HF: How would you describe your perspective as a present day female artist? How do you see the figure, the female and sexuality?
RL: When I was at Pratt, I took a literary course called “sex and gender roles”. The teacher asked the class to anonymously write down how we would describe sex and orgasm. Both male and female students participated, and results were collected and read out loud by the teacher. It was overwhelmingly clear which descriptions came from women and which descriptions came from men. Men and women experience the world differently and how we work with these things within art will be inherently different because our life experience.
HF: You have said that the images in “Savage Garden” are provocative, playful and pointed. What did you mean by that?
RL: I mean “pointed” in that they are not only pretty or only playful (not that I have anything against decorative work- that has a relevant place in art, also), but I’m aiming to ask other questions of the viewer as well.
HF: In “Flowers”, you’ve said that the flowers are represented as “boldly masculine”- in what sense? Do the flowers represent the “passion play of reality and unreality” that you have mentioned?

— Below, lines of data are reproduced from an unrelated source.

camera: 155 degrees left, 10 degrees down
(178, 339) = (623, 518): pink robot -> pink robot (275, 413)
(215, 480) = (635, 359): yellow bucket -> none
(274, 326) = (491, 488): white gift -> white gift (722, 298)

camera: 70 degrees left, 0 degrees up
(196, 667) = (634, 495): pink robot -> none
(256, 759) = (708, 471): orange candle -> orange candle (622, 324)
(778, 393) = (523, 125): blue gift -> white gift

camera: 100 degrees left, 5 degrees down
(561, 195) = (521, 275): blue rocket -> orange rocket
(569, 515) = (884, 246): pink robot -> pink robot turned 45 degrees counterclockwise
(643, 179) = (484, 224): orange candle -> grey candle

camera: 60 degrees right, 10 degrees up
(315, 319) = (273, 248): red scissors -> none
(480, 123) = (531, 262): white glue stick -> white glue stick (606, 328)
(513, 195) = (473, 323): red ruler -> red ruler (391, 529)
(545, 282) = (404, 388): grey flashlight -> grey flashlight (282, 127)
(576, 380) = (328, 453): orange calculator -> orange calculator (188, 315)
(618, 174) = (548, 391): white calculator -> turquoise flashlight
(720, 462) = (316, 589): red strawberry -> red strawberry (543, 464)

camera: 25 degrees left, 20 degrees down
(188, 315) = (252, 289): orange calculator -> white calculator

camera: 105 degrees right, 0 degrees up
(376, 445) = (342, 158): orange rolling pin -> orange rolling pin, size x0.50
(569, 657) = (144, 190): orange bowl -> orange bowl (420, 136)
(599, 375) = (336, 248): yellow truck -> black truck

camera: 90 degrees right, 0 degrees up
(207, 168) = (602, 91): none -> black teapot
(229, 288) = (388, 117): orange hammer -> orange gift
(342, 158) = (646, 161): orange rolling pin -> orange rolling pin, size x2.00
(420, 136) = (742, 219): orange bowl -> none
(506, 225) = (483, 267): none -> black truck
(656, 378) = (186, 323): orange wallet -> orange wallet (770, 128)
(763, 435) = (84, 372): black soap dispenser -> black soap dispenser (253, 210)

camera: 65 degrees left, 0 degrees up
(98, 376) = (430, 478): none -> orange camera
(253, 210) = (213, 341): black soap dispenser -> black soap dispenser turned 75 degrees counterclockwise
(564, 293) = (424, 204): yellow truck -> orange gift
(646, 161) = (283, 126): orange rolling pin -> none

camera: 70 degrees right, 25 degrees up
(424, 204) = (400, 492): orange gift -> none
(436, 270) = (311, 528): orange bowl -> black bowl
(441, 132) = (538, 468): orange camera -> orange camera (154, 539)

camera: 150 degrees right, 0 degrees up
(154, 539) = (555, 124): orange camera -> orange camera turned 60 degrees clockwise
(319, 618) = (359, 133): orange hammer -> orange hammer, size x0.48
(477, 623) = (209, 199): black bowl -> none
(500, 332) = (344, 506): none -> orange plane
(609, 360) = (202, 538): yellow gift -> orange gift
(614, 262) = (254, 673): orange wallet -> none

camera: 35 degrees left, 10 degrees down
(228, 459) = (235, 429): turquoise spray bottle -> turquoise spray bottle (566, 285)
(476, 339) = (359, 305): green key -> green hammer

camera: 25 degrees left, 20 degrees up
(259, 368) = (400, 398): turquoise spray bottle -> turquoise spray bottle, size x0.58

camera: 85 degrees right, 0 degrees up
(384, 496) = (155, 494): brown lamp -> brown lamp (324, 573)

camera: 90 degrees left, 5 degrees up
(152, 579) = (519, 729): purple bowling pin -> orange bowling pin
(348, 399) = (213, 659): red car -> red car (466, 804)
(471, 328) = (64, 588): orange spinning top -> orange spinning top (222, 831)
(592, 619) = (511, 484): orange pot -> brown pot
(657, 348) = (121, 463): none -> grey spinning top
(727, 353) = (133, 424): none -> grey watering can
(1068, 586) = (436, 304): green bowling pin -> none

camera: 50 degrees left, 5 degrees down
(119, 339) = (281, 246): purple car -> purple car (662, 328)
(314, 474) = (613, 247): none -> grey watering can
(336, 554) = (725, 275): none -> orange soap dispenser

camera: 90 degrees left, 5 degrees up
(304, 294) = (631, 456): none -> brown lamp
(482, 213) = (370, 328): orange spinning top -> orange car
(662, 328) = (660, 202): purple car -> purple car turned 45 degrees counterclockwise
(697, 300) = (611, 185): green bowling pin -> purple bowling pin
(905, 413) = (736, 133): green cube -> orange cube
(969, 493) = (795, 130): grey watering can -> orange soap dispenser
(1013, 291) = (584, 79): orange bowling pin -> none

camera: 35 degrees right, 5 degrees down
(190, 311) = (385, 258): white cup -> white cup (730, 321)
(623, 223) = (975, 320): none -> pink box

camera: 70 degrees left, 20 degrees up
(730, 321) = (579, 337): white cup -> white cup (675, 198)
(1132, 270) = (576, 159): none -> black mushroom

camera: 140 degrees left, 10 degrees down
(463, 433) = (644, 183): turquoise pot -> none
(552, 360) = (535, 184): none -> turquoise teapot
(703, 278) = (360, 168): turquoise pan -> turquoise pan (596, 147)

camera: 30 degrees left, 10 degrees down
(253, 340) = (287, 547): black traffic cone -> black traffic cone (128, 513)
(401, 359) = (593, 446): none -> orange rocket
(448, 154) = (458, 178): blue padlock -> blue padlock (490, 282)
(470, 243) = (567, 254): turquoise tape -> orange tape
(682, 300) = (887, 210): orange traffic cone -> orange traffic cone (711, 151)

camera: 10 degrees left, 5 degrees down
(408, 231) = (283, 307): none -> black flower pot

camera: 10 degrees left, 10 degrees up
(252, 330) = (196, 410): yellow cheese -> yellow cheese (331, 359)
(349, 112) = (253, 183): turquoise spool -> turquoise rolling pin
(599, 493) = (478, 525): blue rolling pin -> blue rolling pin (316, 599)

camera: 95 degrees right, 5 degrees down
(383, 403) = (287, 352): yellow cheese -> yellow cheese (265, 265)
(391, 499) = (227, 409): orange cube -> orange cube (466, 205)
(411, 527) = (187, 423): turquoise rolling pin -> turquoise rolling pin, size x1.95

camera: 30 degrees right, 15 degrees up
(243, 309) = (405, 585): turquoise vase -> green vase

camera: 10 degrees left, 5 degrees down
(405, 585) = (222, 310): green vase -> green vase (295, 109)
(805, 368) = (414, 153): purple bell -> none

RL: The flowers and where they originate from in the “Flowers” painting redefine them within this painting and indeed put in question how one might ever view flowers in my work. They allow the use of flowers to be something other than a version of symbolic feminine anatomy when they are sexualized in art, as they they so often have been historically.
The symbols are not “symbols”, like a key to a hidden story that is specific and clear. This painting is not in the 18th century Dutch still life tradition, where the wilting flower means “x” and the fly means “y”. You can’t easily unpack these images like a story. Any symbols that do exists are emotionally driven. The melange of elements used in the pieces, even down to the color and the brushwork choice, have a feeling or emotion or a “potential” common meaning, but it’s not a “meaning” that is easy to contain it words. I wouldn’t want to try. The potential for common meaning is far more interesting to me than creating a work that has clear definitions for each element.
HF: How would you say that your figures have evolved, and how does this relate to the female perspective?
RL: Prior to the past 40-50 years, maybe less, the perspective of figuration, sensuality and the female form have almost exclusively a dialogue created by a male perspective.This is not a judgement or condemnation, it’s just a fact. A female perspective was not a part of the primary dialogue in terms of artistic representation.
Because figuration dropped from popularity within the art world, stopped being taken seriously within most areas of modern art, and this period also happened to coincide with the first period in history where women artists began to gain serious traction within the landscape of the art world, there have not been many opportunities for the art world to see what a feminine perspective on figuration as it relates to sexuality looks like. Only very very recently are there hints at the art world opening up about how it views figuration. That is one of the reasons I address Deitch and Gagsian’s Unreaslim show in the “Savage Garden” works.